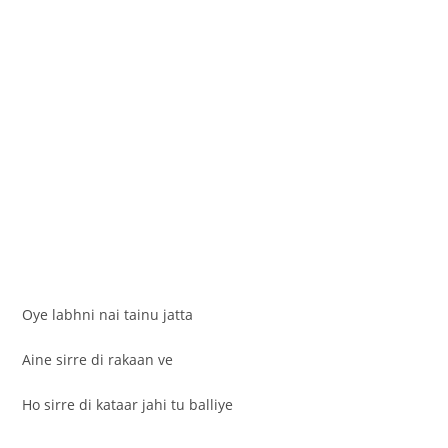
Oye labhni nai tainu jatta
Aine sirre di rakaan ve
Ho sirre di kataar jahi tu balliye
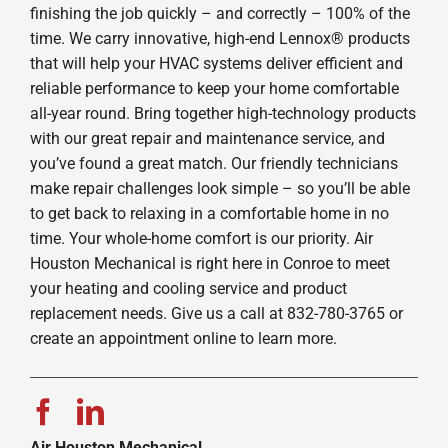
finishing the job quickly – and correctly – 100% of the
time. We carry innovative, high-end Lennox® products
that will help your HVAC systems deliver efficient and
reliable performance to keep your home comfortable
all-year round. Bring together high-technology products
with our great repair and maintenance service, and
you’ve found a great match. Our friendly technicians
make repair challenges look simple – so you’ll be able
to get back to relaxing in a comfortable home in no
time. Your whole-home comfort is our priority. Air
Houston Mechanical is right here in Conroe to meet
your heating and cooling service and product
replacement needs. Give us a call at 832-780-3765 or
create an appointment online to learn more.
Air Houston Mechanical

————

* _YOUR OBJECTIVE_:
Copy every line of text from the material above word for word, and leave the pictures out of your answer.

* _TASK RESULT_:
Oye labhni nai tainu jatta
Aine sirre di rakaan ve
Ho sirre di kataar jahi tu balliye
finishing the job quickly – and correctly – 100% of the
time. We carry innovative, high-end Lennox® products
that will help your HVAC systems deliver efficient and
reliable performance to keep your home comfortable
all-year round. Bring together high-technology products
with our great repair and maintenance service, and
you’ve found a great match. Our friendly technicians
make repair challenges look simple – so you’ll be able
to get back to relaxing in a comfortable home in no
time. Your whole-home comfort is our priority. Air
Houston Mechanical is right here in Conroe to meet
your heating and cooling service and product
replacement needs. Give us a call at 832-780-3765 or
create an appointment online to learn more.
Air Houston Mechanical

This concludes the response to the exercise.